Some example pages to check

If the banner doesn’t show, look at the troubleshooting section.

Once all caches have had time to clear, check that the emergency banner is visible when accessing the same pages as before but without a cache-bust string.


Removing an emergency banner

Run the rake task in the app container:

kubectl -n apps exec -i deploy/static -- rake emergency_banner:remove

Troubleshooting

Background

The information for the emergency banner is stored in Redis. Static is responsible for displaying the data and we run rake task in static to set or delete the appropriate hash in Redis.

The banner is not showing / not clearing

Usually this is because a cache has not expired or cleared properly. This can be at various points in our stack as well as locally in your browser. Things to try:

  • Make sure you are actually looking at a page on the environment you released the banner. All the links in this document go to the production version of GOV.UK. Remember to use the equivalent page for the environment (often staging) on which you are testing/releasing the banner.
  • Test the page with curl to circumvent any browser-based caching. Chrome seems to aggressively cache on occasion. You can also test in an private browser instance.
  • It is possible that the caching layers for the GOV.UK stack have evolved and we need to tweak the scripts to clear new caches that have been set up.
  • You can check if the banner is being rendered by the relevant applications to narrow down the problem:
  • You can also try manually purging the Varnish and CDN caches:
    1. Wait for 2 minutes after the Deploy Emergency Banner job has completed.
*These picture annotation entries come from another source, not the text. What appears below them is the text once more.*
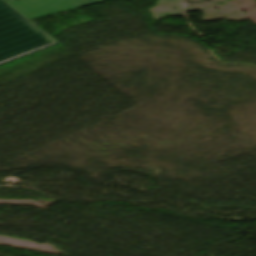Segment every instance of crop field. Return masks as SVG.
I'll return each mask as SVG.
<instances>
[{
    "mask_svg": "<svg viewBox=\"0 0 256 256\" xmlns=\"http://www.w3.org/2000/svg\"><path fill=\"white\" fill-rule=\"evenodd\" d=\"M57 44L0 0V64Z\"/></svg>",
    "mask_w": 256,
    "mask_h": 256,
    "instance_id": "1",
    "label": "crop field"
}]
</instances>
This will allow the frontend application caches to clear automatically after 60s.
    2. Run the “Clear CDN cache” Jenkins job

Manually testing the Redis key

You can manually check whether the data has been stored in Redis.
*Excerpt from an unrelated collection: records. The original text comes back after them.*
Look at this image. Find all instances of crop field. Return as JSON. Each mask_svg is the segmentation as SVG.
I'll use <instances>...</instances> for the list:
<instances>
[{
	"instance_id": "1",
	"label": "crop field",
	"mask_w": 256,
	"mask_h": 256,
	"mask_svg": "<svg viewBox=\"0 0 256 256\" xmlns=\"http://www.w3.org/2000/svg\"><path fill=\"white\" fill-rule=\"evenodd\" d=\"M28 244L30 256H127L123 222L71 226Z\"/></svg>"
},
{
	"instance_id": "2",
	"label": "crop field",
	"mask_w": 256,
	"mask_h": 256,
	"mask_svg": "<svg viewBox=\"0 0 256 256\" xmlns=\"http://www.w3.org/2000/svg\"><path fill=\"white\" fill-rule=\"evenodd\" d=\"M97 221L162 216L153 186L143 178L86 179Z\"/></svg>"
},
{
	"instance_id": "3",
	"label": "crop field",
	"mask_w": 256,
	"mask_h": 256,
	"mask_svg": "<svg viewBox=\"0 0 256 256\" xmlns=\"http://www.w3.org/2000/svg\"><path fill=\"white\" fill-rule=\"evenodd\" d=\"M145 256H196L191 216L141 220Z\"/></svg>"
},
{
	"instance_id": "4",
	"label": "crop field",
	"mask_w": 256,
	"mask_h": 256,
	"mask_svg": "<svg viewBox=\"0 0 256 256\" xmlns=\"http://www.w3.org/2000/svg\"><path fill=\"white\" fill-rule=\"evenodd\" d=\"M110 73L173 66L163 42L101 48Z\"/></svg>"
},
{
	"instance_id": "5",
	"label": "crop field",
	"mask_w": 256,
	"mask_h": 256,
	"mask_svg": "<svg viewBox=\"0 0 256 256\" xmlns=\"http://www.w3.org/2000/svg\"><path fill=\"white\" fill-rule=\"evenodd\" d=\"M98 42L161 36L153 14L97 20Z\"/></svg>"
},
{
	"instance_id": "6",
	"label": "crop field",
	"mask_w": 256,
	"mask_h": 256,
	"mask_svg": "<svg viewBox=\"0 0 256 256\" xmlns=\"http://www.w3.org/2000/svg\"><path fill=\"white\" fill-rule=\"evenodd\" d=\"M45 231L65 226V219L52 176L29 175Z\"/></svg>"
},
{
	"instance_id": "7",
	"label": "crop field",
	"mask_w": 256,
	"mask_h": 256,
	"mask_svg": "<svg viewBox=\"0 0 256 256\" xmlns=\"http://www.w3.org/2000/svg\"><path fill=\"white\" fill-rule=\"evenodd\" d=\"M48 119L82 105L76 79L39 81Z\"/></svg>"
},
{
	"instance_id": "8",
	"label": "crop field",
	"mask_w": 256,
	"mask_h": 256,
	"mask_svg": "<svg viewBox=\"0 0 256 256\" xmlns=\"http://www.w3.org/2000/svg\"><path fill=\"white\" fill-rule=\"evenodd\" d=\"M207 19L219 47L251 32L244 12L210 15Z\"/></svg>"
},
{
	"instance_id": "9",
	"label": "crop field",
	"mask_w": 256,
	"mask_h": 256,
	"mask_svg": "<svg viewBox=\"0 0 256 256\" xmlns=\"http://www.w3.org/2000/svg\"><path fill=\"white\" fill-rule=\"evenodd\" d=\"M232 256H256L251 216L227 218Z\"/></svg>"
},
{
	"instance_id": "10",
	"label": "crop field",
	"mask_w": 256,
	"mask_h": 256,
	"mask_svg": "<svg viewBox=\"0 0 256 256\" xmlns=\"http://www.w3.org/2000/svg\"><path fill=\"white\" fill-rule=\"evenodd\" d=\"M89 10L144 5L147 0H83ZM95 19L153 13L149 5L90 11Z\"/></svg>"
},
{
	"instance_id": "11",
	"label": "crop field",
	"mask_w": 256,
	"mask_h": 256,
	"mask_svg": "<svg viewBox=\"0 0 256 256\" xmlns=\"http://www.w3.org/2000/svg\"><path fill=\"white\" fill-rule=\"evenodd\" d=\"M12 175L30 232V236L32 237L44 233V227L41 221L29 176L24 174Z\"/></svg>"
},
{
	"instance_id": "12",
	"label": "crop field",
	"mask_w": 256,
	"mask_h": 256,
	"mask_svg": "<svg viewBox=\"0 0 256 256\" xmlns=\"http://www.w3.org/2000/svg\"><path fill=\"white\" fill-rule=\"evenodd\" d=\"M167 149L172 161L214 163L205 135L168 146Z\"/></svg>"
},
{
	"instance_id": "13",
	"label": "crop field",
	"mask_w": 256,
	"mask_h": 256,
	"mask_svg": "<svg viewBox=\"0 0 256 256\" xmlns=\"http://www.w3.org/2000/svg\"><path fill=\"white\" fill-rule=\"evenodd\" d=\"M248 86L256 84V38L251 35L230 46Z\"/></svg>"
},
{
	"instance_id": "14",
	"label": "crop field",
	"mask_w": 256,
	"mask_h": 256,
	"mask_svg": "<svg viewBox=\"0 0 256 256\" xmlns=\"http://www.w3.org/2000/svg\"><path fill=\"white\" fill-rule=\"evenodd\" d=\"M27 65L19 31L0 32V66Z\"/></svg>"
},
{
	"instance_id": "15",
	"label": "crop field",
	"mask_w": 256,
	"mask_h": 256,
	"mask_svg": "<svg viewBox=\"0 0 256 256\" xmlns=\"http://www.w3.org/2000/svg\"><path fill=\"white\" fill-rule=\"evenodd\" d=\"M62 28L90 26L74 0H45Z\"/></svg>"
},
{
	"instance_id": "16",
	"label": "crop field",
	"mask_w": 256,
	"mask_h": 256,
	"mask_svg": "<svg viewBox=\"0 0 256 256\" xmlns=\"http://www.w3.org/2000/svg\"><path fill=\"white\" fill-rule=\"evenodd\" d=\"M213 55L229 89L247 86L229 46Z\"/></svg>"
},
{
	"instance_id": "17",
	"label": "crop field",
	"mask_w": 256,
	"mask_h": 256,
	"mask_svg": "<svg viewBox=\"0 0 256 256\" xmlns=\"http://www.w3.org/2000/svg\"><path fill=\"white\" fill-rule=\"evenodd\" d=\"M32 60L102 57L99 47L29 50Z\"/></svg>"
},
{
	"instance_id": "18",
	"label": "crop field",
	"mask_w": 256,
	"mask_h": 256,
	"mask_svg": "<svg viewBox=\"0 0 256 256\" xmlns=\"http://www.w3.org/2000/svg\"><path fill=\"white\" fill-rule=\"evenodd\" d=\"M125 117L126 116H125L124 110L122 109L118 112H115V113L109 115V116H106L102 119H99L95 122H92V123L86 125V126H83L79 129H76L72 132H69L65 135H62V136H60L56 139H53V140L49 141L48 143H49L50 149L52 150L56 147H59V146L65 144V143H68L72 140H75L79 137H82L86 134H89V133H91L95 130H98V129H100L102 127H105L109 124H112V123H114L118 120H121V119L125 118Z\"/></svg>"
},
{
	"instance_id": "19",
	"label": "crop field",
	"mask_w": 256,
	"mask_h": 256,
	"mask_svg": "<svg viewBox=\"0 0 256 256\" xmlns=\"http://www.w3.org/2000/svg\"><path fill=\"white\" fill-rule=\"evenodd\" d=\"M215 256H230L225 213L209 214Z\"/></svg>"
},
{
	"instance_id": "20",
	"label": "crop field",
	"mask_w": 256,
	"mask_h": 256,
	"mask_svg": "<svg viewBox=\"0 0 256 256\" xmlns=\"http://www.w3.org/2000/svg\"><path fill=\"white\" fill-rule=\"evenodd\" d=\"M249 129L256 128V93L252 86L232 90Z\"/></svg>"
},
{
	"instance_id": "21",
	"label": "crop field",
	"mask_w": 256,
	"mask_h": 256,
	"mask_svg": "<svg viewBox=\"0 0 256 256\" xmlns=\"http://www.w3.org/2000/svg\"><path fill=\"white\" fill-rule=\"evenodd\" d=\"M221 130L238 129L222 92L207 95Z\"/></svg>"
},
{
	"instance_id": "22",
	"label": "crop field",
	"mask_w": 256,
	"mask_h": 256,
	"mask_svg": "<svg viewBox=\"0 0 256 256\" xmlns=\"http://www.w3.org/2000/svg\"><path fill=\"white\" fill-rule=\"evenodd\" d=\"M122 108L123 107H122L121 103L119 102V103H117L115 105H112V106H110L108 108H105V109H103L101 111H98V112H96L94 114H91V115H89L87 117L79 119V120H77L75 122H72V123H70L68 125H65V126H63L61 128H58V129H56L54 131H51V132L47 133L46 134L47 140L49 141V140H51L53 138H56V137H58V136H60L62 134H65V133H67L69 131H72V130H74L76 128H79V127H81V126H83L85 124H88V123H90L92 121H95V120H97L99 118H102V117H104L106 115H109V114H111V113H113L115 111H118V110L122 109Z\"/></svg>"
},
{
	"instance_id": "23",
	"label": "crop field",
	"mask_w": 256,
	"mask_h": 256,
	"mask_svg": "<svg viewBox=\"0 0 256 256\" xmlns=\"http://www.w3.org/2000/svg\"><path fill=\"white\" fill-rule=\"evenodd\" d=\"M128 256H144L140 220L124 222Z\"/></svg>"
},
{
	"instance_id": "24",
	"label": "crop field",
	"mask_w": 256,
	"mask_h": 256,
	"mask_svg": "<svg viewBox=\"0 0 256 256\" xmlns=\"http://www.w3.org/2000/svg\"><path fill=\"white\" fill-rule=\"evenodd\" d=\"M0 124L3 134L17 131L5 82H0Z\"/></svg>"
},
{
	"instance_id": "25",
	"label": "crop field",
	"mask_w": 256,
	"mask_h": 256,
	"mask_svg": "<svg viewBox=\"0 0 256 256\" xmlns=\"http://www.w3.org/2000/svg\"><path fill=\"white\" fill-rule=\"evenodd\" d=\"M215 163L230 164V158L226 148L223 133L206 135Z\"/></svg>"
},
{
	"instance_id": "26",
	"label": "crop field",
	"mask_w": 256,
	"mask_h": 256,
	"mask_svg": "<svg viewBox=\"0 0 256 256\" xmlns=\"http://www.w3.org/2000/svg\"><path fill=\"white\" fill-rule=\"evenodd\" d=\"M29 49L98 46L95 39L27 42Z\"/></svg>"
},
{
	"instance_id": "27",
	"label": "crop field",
  1. Start a Rails console for Static

    kubectl -n apps exec -i deploy/static -- rails console
    
  2. Check the Redis key exists:

    Redis.new.hgetall("emergency_banner")
    
    #> {}
    

    In the above example, the key has not been set. A successfully set key would return a result similar to the following:

    Redis.new.hgetall("emergency_banner")
    
    #> {"campaign_class"=>"notable-death", "heading"=>"The heading", "short_description"=>"The short description", "link"=>"https://www.gov.uk", "link_text"=>"More information about the emergency"}
    

Types of emergency banners

Death of a notable person

A large black banner is displayed on all GOV.UK pages, including the homepage.

The wording to use in the template will be the official title of the deceased and the years of their life, for example ‘His Royal Highness Henry VIII 1491 to 1547’. The text should link to their official biography.

GOV.UK Homepage

GOV.UK Homepage

Other pages

National emergency (level 1 or category 2)

A large red banner is displayed on all GOV.UK pages, including the homepage.

GOV.UK Homepage

GOV.UK Homepage

Other pages

Localised large-scale emergency (level 2 or category 1)

A large green banner is displayed on all GOV.UK pages, including the homepage.

These incidents will not be processed outside of business hours.